== Segment start ==

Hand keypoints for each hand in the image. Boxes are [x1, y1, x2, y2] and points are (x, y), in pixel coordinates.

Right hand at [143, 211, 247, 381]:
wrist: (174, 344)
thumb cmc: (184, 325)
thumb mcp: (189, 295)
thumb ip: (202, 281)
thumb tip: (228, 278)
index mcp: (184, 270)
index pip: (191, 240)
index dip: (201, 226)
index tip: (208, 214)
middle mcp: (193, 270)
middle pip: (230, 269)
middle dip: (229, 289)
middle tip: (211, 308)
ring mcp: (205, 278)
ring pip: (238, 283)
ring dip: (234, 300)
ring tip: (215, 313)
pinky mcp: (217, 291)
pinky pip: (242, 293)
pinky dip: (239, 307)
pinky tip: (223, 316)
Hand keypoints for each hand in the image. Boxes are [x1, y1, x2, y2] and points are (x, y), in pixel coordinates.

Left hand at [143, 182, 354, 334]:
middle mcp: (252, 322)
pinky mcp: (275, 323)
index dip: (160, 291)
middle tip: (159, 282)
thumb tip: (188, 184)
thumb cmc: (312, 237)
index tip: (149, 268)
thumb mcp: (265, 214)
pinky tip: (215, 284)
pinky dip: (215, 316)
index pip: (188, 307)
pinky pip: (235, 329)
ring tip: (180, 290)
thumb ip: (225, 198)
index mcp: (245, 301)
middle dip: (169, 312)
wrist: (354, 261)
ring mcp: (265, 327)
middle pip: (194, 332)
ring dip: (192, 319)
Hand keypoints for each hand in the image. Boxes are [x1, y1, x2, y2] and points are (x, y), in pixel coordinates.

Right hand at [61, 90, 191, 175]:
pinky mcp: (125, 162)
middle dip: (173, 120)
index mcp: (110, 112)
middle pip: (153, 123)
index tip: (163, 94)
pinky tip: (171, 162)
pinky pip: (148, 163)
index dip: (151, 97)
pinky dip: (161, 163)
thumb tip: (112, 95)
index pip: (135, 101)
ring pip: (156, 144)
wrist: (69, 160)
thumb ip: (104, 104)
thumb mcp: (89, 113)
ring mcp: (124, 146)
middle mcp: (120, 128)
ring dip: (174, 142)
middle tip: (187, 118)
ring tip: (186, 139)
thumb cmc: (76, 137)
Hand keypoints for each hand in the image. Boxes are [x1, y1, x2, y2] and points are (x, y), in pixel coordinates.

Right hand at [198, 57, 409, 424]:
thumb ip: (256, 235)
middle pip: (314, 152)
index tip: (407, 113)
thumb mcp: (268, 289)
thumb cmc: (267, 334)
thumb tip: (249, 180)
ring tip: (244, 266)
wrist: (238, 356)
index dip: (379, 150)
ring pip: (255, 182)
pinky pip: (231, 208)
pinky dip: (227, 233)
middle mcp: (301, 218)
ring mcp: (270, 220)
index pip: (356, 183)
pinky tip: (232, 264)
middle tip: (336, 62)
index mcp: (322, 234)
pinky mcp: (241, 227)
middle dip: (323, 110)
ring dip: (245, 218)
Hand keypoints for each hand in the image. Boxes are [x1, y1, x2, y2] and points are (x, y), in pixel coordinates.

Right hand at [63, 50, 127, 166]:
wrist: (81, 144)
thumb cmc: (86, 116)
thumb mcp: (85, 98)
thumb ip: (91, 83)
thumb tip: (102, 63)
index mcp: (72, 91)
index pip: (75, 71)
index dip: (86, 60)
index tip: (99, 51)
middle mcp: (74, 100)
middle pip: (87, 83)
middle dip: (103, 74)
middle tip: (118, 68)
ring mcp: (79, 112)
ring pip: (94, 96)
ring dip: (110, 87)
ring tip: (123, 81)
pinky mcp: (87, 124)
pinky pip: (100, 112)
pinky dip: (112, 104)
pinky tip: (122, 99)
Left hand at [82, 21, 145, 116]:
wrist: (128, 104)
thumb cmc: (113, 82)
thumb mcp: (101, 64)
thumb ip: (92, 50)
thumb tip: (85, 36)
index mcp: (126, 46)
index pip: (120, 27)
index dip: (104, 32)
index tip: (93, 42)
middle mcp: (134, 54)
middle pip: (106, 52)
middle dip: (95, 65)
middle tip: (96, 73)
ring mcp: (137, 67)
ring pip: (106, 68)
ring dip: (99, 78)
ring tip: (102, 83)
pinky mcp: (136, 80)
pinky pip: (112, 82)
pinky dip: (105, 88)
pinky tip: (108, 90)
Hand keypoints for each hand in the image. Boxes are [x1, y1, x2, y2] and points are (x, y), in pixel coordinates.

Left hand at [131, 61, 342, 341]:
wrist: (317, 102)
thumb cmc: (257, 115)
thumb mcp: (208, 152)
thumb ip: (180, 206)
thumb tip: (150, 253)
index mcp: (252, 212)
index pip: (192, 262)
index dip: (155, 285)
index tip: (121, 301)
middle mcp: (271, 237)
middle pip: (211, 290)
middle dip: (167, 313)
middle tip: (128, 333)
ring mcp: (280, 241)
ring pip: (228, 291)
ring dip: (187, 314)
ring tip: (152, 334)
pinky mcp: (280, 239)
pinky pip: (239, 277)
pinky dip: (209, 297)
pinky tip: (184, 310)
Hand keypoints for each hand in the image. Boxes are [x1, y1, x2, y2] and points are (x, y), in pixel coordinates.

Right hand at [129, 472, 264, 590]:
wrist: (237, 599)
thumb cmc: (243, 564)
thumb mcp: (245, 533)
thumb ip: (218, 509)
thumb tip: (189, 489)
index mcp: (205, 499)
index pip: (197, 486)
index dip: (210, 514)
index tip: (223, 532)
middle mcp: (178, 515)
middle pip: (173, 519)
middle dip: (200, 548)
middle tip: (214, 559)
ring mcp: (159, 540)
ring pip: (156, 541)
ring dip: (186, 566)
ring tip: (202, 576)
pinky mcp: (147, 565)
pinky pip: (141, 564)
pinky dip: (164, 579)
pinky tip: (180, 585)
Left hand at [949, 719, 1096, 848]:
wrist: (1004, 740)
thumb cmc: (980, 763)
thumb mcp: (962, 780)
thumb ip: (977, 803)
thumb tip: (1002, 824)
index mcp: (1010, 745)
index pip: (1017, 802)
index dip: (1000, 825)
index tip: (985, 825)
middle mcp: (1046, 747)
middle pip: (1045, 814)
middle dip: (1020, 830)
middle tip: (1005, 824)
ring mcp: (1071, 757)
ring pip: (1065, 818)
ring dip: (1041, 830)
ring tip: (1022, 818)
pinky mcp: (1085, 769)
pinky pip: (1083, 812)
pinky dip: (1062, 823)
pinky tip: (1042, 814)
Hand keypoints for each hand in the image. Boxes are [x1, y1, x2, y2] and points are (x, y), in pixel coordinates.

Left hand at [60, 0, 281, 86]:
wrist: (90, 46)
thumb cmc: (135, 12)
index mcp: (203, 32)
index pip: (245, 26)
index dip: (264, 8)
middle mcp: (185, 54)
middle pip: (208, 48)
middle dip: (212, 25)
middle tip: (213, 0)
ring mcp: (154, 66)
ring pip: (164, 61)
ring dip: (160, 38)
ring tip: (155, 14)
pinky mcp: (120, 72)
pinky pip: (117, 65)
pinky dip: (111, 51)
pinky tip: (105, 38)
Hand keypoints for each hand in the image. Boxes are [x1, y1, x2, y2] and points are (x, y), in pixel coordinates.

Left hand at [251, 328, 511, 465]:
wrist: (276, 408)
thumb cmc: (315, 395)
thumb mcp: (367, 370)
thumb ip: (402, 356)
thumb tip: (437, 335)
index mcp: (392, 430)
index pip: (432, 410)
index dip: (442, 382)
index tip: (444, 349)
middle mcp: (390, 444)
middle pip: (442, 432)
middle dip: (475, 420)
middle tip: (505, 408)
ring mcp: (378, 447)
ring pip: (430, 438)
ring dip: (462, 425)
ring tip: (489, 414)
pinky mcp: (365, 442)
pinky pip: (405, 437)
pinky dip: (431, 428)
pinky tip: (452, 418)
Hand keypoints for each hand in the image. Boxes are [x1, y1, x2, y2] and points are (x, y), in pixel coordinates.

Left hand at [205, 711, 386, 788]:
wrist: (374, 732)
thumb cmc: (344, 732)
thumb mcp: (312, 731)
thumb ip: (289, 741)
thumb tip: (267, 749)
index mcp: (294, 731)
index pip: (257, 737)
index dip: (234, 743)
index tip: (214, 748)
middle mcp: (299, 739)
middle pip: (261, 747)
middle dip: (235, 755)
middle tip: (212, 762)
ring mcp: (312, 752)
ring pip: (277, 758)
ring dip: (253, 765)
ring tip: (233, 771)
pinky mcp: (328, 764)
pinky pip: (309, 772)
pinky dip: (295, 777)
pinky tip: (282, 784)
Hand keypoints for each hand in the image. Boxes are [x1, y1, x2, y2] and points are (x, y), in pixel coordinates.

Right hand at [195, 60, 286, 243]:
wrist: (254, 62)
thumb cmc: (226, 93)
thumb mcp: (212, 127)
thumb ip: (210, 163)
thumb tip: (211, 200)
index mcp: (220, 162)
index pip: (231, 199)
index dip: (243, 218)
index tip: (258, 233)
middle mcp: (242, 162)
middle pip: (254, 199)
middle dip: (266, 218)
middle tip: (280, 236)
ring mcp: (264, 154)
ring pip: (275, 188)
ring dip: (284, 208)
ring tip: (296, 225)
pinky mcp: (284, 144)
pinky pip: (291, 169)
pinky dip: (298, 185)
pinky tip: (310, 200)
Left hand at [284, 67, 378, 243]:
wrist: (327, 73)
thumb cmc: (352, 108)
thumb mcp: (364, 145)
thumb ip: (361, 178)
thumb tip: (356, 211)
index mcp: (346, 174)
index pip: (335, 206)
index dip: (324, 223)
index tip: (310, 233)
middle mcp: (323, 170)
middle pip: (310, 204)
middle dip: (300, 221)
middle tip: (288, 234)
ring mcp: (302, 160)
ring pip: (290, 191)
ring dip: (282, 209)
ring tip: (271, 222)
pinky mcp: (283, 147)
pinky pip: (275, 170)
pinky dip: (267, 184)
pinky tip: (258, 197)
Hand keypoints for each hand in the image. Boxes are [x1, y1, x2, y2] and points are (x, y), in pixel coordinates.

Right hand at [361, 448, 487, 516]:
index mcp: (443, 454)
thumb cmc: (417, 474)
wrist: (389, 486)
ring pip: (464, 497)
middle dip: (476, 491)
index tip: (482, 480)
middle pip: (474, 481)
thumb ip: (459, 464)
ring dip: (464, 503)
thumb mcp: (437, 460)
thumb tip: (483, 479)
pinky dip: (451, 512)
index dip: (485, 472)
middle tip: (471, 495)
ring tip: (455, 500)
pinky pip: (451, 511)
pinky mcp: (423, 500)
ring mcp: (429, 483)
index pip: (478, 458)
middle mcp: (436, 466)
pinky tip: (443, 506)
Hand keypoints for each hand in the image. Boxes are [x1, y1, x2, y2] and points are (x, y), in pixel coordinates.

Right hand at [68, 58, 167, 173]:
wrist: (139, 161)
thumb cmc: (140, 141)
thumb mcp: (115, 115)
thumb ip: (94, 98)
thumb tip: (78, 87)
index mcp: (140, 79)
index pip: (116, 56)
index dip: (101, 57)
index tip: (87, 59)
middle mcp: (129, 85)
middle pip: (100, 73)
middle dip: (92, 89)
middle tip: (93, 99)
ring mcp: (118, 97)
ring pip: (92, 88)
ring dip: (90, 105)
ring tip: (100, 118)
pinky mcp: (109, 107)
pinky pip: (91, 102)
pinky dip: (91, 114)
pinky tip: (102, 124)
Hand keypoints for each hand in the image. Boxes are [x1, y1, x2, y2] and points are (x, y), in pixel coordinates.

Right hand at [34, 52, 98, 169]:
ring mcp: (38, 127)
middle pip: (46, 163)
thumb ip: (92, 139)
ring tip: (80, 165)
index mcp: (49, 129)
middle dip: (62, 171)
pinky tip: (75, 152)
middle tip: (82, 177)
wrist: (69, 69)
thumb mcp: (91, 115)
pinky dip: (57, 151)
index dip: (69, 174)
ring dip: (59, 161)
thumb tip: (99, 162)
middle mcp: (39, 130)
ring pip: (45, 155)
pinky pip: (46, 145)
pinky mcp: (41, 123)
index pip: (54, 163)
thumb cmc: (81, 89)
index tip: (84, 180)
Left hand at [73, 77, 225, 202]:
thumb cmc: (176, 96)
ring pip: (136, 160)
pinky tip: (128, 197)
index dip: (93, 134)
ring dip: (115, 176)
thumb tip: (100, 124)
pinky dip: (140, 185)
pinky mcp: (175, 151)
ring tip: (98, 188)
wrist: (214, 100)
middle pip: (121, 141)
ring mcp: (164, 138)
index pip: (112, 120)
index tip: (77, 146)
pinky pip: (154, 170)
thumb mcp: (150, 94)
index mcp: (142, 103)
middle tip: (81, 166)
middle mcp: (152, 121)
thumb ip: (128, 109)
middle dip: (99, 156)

== Segment end ==

Exercise description → After locating the line with "index pip: (257, 737)" above, return that line and every later line through the one with "thumb cmc: (226, 93)", word for word and with nothing else.

Result →
index pip: (257, 737)
index dip: (234, 743)
index tip: (214, 748)
middle mcp: (299, 739)
middle pip: (261, 747)
middle dip: (235, 755)
middle tip: (212, 762)
ring mcp: (312, 752)
ring pip: (277, 758)
ring dip: (253, 765)
ring tip: (233, 771)
pinky mcp: (328, 764)
pinky pip: (309, 772)
pinky dip: (295, 777)
pinky tip: (282, 784)
Hand keypoints for each hand in the image. Boxes are [x1, y1, x2, y2] and points are (x, y), in pixel coordinates.

Right hand at [195, 60, 286, 243]:
wrist: (254, 62)
thumb cmc: (226, 93)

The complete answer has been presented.